Beyond protests against its settlement activities, the company's business prospects have turned south and it admitted as much when it released its earnings for the third quarter along with a new “growth plan” today. SodaStream's U.S. business took a hit as Macy's decided to no longer carry its products. (An anonymous source told the Washington Free Beacon the decision was not linked to the boycott efforts).

The company said it “outgrew our internal capacity and expanded our product range resulting in operational complexity and erosion of our profit margins” and that, in the U.S., its user growth had “dramatically slowed” even though current users still use the products frequently.

Outside the U.S., growth has also slowed. In the third quarter, revenue from the Americas was $29.5 million, down from $49.8 million last year, a 41% drop. Overall, its soda marker starter kits, which get customers started down the road of buying new flavors and carbon dioxide refills, saw a precipitous drop, with 818,000 sold in the third quarter compared to 1.2 million in the third quarter of last year, a 32% drop.

The company's stock continued its slide, trading down over 2% to $21.40 in early afternoon trading. The stock has fallen more than 50% this year. In June 2013 its shares were trading at over $70.

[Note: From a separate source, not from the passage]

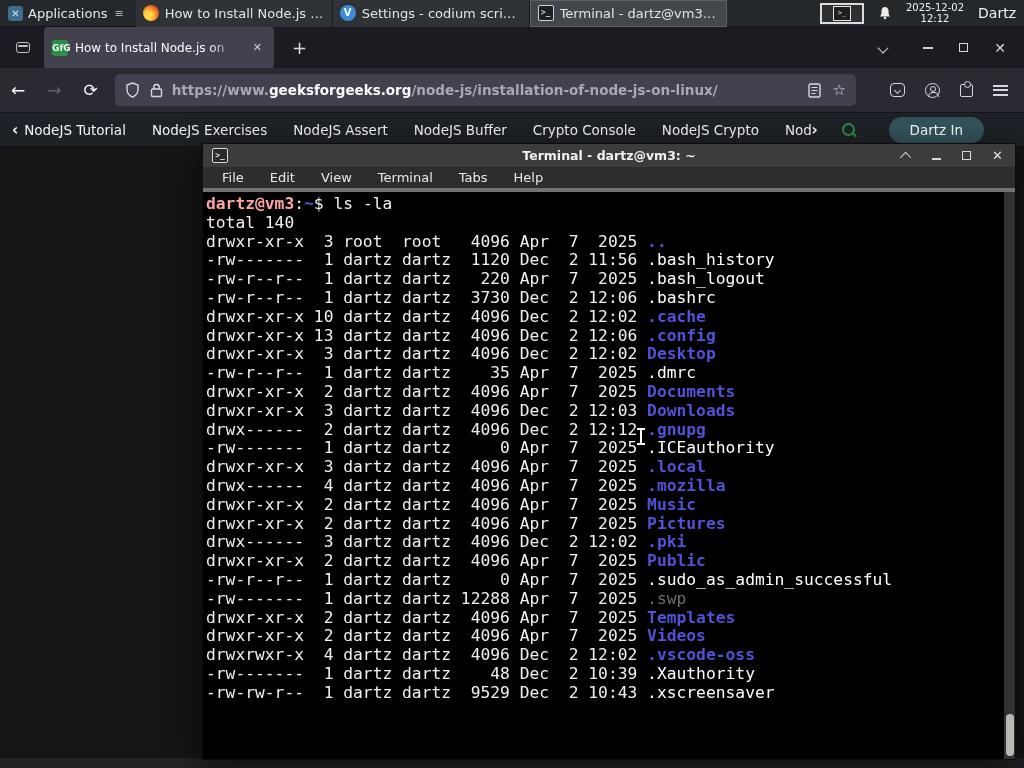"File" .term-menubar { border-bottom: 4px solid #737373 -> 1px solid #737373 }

The company has to deal with a broad turn away from sugary drinks in the U.S., what it describes as a “landslide shift towards health and wellness.” This will mean a new marketing campaign, “Water Made Exciting,” all part of an effort to “reinforce the important benefits of using SodaStream and revive our brand heat.” The company also said it had to bring in new executives and overhaul its procurement infrastructure and “consolidate operational structure for simplicity and efficiency and reduce headcount where appropriate.” It is also planning to introduce new bottles that look less like its “detergent” bottles today.

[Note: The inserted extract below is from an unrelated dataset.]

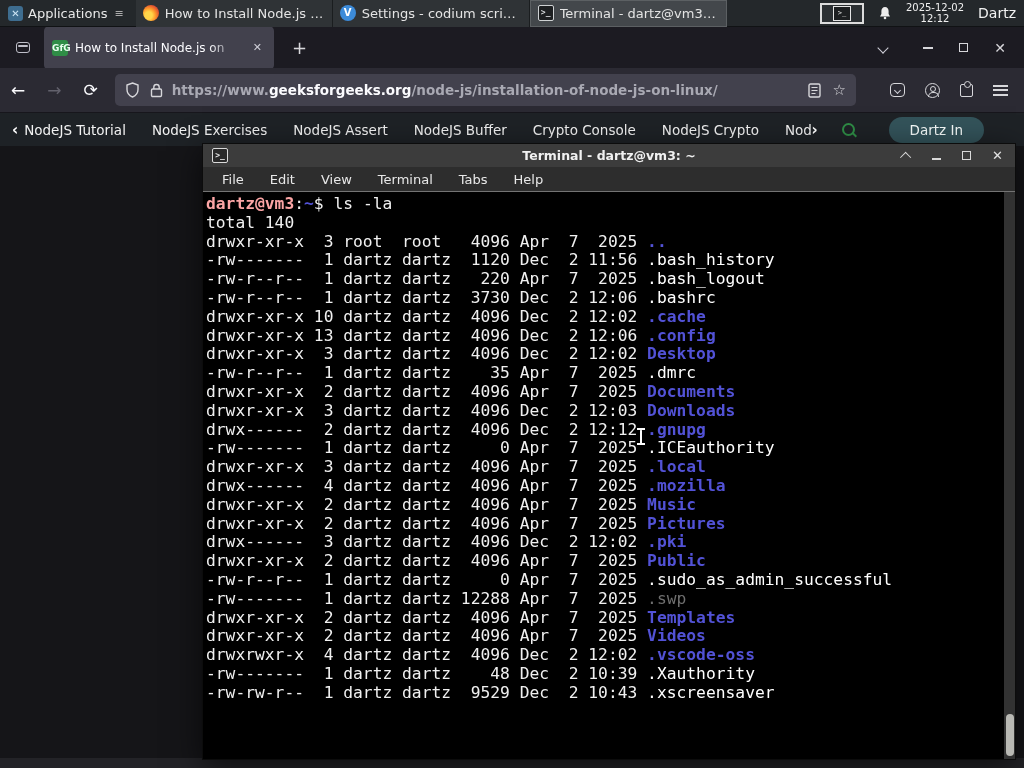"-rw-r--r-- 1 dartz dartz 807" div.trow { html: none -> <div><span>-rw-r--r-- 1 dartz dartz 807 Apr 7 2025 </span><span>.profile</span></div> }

Overall, the company's revenue was $125.9 million for the third quarter, down from $144.6 million last year, while profit dropped to $9.5 million from $16.4 million. A few weeks ago, the company projected $125 million in revenue in the quarter and operating income of $8.5 million. “As we previously announced, our third quarter performance was pressured by challenging selling conditions for soda makers and flavors primarily in the U.S.,” the company's chief executive Daniel Birnbaum said in a statement.